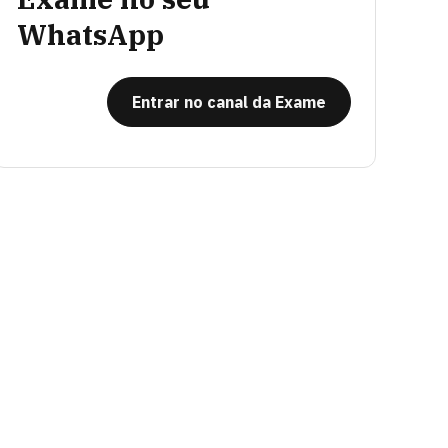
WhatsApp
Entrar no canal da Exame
........
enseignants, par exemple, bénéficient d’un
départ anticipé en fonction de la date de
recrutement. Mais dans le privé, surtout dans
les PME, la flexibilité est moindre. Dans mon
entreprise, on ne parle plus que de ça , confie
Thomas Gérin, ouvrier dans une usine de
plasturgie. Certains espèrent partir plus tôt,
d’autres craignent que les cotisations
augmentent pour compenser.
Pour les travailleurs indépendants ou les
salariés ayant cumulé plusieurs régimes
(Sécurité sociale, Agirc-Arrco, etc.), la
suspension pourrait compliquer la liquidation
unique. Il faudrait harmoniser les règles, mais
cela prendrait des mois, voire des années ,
........
**Work order:** Rewrite the data beginning at the line that has "enseignants, par exemple, bénéficient d’un" and ending after the line that has "suspension pourrait compliquer la liquidation", changing "ouvrier" to "technicien" and leaving everything else as it is.

**Response:**
enseignants, par exemple, bénéficient d’un
départ anticipé en fonction de la date de
recrutement. Mais dans le privé, surtout dans
les PME, la flexibilité est moindre. Dans mon
entreprise, on ne parle plus que de ça , confie
Thomas Gérin, technicien dans une usine de
plasturgie. Certains espèrent partir plus tôt,
d’autres craignent que les cotisations
augmentent pour compenser.
Pour les travailleurs indépendants ou les
salariés ayant cumulé plusieurs régimes
(Sécurité sociale, Agirc-Arrco, etc.), la
suspension pourrait compliquer la liquidation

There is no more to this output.